Nestle India Q3 net profit up 30% to Rs 4.46 bn; sales rises to Rs 29.39 bn

Performance during the quarter got a boost from successful new launches in recent quarters and regaining of market share by Maggi noodles

Nestle
The move will see the company competes with Kellogg’s and PepsiCo
Arnab Dutta New Delhi
Last Updated : Oct 26 2018 | 11:31 PM IST
Food and beverages major Nestle India’s net profit rose 30 per cent, beating the Street’s estimates, to Rs 4.46 billion in the July-September quarter. 

The company’s profit after tax (PAT) stood at Rs 3.43 billion during the corresponding quarter in the last financial year.

Net sales surged to Rs 29.39 billion from Rs 25.14 billion — a growth of 17 per cent — backed by strong broad-based volume growth, the company said in a statement.

Net sales and PAT remained four and eight percentage points higher, respectively, than estimated by market research firm Edelweiss Securities.


Earnings before interest, tax, depreciation and amortisation (Ebitda) increased by 27 per cent year-on-year (YoY) to Rs 7.47 billion — six per cent ahead of estimates in spite of Nestle stepping up marketing activities to strengthen its brands.

Other expenses that include advertisement and promotional expenses, surged 23.5 per cent to Rs 7.18 billion.

Its performance during the quarter got a boost from successful new launches in recent quarters and regaining of market share by Maggi noodles. The company now holds over 60 per cent of the Rs 35 billion instant noodles market.


Maggi had over 78 per cent share of the market under its belt before it got banned in early 2015. “Our focus on innovation and renovation continued with the introduction of MAGGI Special Masala Noodles, MAGGI Dip and Spread, KITKAT Dessert Delight Brownie Kubes, NESCAFÉ É coffee machine, and NESPLUS Breakfast Cereals”, said Suresh Narayanan, Chairman and Managing Director of Nestlé India.

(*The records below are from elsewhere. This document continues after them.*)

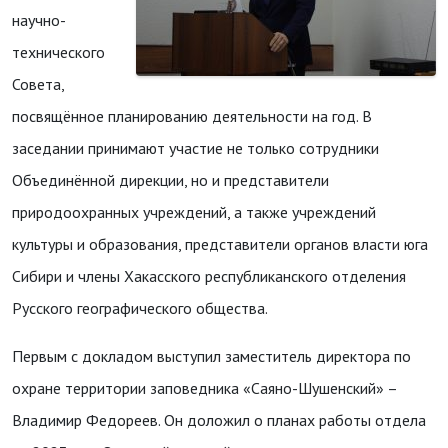
научно-
технического
Совета,
посвящённое планированию деятельности на год. В
заседании принимают участие не только сотрудники
Объединённой дирекции, но и представители
природоохранных учреждений, а также учреждений
культуры и образования, представители органов власти юга
Сибири и члены Хакасского республиканского отделения
Русского географического общества.
Первым с докладом выступил заместитель директора по
охране территории заповедника «Саяно-Шушенский» –
Владимир Федореев. Он доложил о планах работы отдела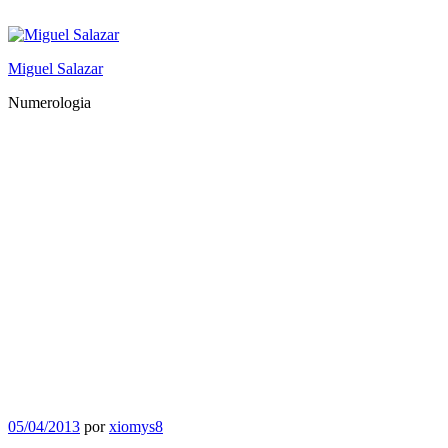
Saltar
al
contenido
Miguel Salazar
Numerologia
Publicado
05/04/2013
por
xiomys8
el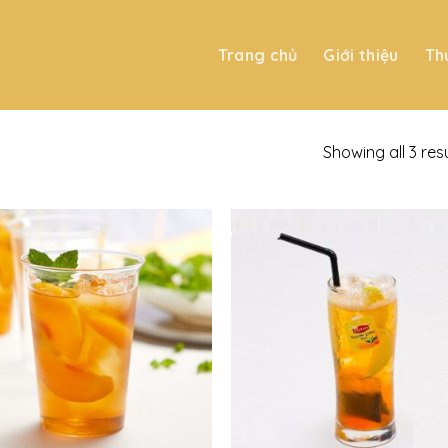
Trang chủ
Giới thiệu
Th
Showing all 3 res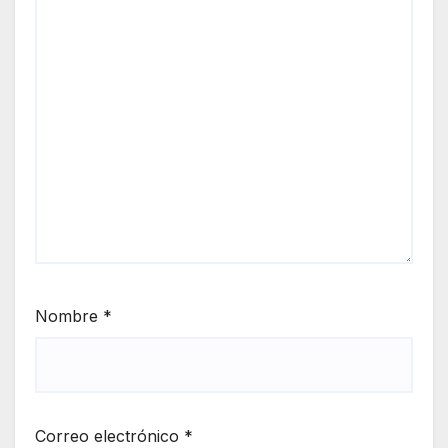
Nombre
*
Correo electrónico
*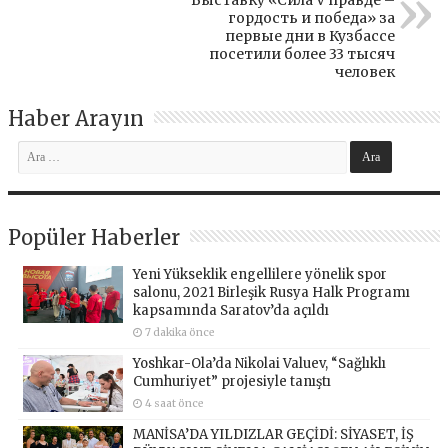
Выставку «Сила V правде –
гордость и победа» за
первые дни в Кузбассе
посетили более 33 тысяч
человек
Haber Arayın
Popüler Haberler
Yeni Yükseklik engellilere yönelik spor
salonu, 2021 Birleşik Rusya Halk Programı
kapsamında Saratov’da açıldı
7 dakika önce
Yoshkar-Ola’da Nikolai Valuev, “Sağlıklı
Cumhuriyet” projesiyle tanıştı
4 saat önce
MANİSA’DA YILDIZLAR GEÇİDİ: SİYASET, İŞ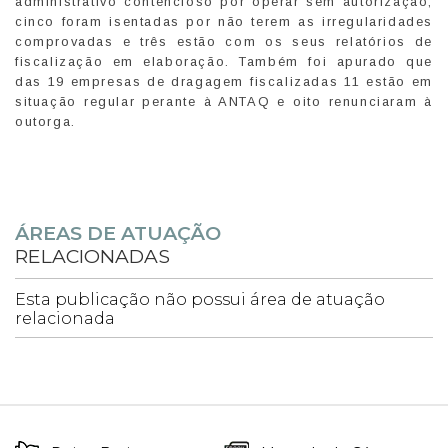
administrativo contencioso por operar sem autorização,
cinco foram isentadas por não terem as irregularidades
comprovadas e três estão com os seus relatórios de
fiscalização em elaboração. Também foi apurado que
das 19 empresas de dragagem fiscalizadas 11 estão em
situação regular perante à ANTAQ e oito renunciaram à
outorga.
ÁREAS DE ATUAÇÃO
RELACIONADAS
Esta publicação não possui área de atuação
relacionada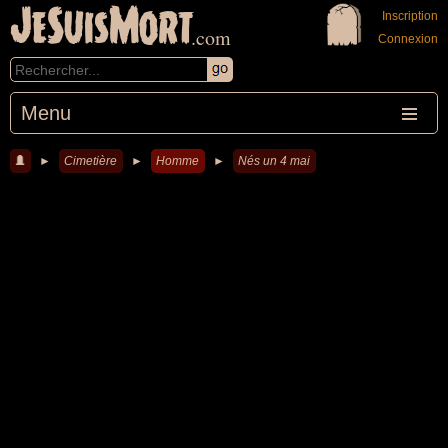
JeSuisMort
Inscription
.com
Connexion
Menu
►
Cimetière
►
Homme
►
Nés un 4 mai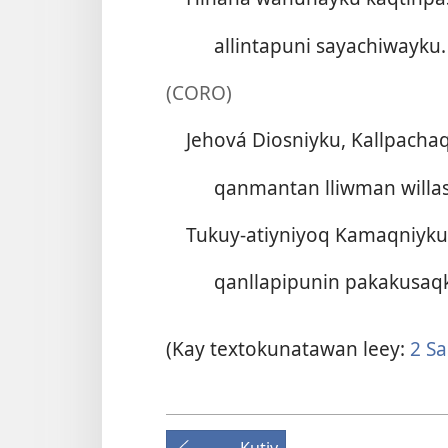
allintapuni sayachiwayku.
(CORO)
Jehová Diosniyku, Kallpacha
qanmantan lliwman willa
Tukuy-atiyniyoq Kamaqniyku
qanllapipunin pakakusaq
(Kay textokunatawan leey:
2 Sa
Kutiy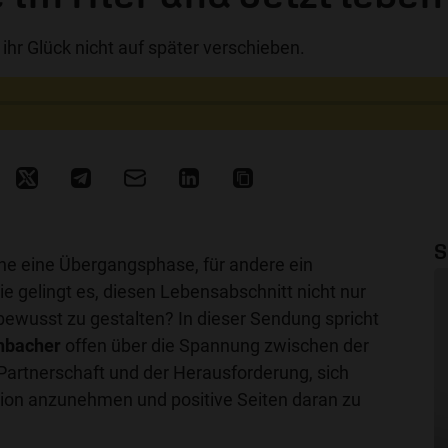
 ihr Glück nicht auf später verschieben.
S
che eine Übergangsphase, für andere ein
 gelingt es, diesen Lebensabschnitt nicht nur
bewusst zu gestalten? In dieser Sendung spricht
nbacher
offen über die Spannung zwischen der
Partnerschaft und der Herausforderung, sich
ation anzunehmen und positive Seiten daran zu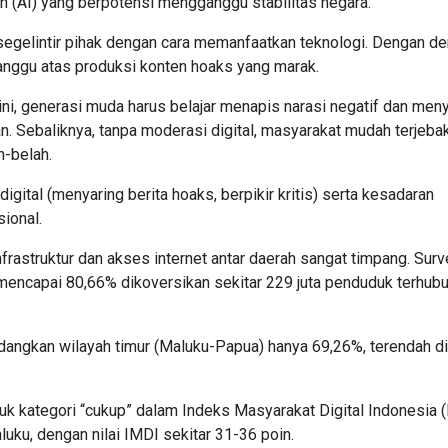
n (AI) yang berpotensi mengganggu stabilitas negara.
 segelintir pihak dengan cara memanfaatkan teknologi. Dengan d
rganggu atas produksi konten hoaks yang marak.
i, generasi muda harus belajar menapis narasi negatif dan men
 Sebaliknya, tanpa moderasi digital, masyarakat mudah terjeba
-belah.
igital (menyaring berita hoaks, berpikir kritis) serta kesadaran
ional.
nfrastruktur dan akses internet antar daerah sangat timpang. Surv
mencapai 80,66% dikoversikan sekitar 229 juta penduduk terhubu
angkan wilayah timur (Maluku-Papua) hanya 69,26%, terendah di
uk kategori “cukup” dalam Indeks Masyarakat Digital Indonesia 
uku, dengan nilai IMDI sekitar 31-36 poin.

While the cost of goods went up by 9.2 per cent YoY to Rs 11.84 from Rs 10.85, surging commodity prices and logistics cost are cause of concern. Narayanan recently said the firm may have to relook at pricing of certain products in the near future, as the trade-off between managing costs and maintaining margins is becoming difficult with rising inflation.

“We are witnessing headwinds in commodity and crude oil prices, coupled with currency depreciation,” Narayanan said on Friday.